PROBLEM TO WORK ON: Lay out the lines below as a JSON list of strings, one string per line, omitting blank lines.

Layout records:
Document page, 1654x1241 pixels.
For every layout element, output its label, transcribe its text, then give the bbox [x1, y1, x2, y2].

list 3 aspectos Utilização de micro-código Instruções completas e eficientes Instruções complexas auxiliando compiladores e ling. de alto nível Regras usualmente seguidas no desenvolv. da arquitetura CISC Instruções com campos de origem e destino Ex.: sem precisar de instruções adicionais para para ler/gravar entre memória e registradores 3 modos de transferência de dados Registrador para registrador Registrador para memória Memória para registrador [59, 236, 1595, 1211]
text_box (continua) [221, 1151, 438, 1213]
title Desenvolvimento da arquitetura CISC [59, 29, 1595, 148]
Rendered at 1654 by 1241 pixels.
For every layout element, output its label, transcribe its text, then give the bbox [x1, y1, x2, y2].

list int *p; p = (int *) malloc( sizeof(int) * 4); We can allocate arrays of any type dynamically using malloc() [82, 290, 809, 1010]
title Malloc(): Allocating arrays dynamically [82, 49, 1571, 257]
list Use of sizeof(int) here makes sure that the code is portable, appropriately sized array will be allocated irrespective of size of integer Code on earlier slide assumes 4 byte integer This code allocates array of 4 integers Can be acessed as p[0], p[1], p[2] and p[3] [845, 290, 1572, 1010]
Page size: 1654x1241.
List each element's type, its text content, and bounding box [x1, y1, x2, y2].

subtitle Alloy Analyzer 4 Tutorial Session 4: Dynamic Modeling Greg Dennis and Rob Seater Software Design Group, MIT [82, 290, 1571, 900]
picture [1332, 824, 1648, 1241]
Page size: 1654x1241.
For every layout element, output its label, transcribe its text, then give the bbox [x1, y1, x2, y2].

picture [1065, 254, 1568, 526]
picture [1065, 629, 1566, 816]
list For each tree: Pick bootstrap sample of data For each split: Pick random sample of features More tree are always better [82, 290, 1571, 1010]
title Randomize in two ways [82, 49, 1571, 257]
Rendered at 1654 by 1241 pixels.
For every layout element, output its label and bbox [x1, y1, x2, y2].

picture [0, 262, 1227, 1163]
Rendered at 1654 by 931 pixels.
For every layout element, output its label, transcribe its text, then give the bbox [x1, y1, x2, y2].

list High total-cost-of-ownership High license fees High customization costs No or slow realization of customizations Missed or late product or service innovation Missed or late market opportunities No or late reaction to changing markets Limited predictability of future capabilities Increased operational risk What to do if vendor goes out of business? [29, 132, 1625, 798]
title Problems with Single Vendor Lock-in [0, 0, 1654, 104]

ANSWER TO THIS TASK:
[
  "Document page, 1654x1241 pixels.",
  "For every layout element, output its label, transcribe its text, then give the bbox [x1, y1, x2, y2].",
  "list 3 aspectos Utilização de micro-código Instruções completas e eficientes Instruções complexas auxiliando compiladores e ling. de alto nível Regras usualmente seguidas no desenvolv. da arquitetura CISC Instruções com campos de origem e destino Ex.: sem precisar de instruções adicionais para para ler/gravar entre memória e registradores 3 modos de transferência de dados Registrador para registrador Registrador para memória Memória para registrador [59, 236, 1595, 1211]",
  "text_box (continua) [221, 1151, 438, 1213]",
  "title Desenvolvimento da arquitetura CISC [59, 29, 1595, 148]",
  "Rendered at 1654 by 1241 pixels.",
  "For every layout element, output its label, transcribe its text, then give the bbox [x1, y1, x2, y2].",
  "list int *p; p = (int *) malloc( sizeof(int) * 4); We can allocate arrays of any type dynamically using malloc() [82, 290, 809, 1010]",
  "title Malloc(): Allocating arrays dynamically [82, 49, 1571, 257]",
  "list Use of sizeof(int) here makes sure that the code is portable, appropriately sized array will be allocated irrespective of size of integer Code on earlier slide assumes 4 byte integer This code allocates array of 4 integers Can be acessed as p[0], p[1], p[2] and p[3] [845, 290, 1572, 1010]",
  "Page size: 1654x1241.",
  "List each element's type, its text content, and bounding box [x1, y1, x2, y2].",
  "subtitle Alloy Analyzer 4 Tutorial Session 4: Dynamic Modeling Greg Dennis and Rob Seater Software Design Group, MIT [82, 290, 1571, 900]",
  "picture [1332, 824, 1648, 1241]",
  "Page size: 1654x1241.",
  "For every layout element, output its label, transcribe its text, then give the bbox [x1, y1, x2, y2].",
  "picture [1065, 254, 1568, 526]",
  "picture [1065, 629, 1566, 816]",
  "list For each tree: Pick bootstrap sample of data For each split: Pick random sample of features More tree are always better [82, 290, 1571, 1010]",
  "title Randomize in two ways [82, 49, 1571, 257]",
  "Rendered at 1654 by 1241 pixels.",
  "For every layout element, output its label and bbox [x1, y1, x2, y2].",
  "picture [0, 262, 1227, 1163]",
  "Rendered at 1654 by 931 pixels.",
  "For every layout element, output its label, transcribe its text, then give the bbox [x1, y1, x2, y2].",
  "list High total-cost-of-ownership High license fees High customization costs No or slow realization of customizations Missed or late product or service innovation Missed or late market opportunities No or late reaction to changing markets Limited predictability of future capabilities Increased operational risk What to do if vendor goes out of business? [29, 132, 1625, 798]",
  "title Problems with Single Vendor Lock-in [0, 0, 1654, 104]"
]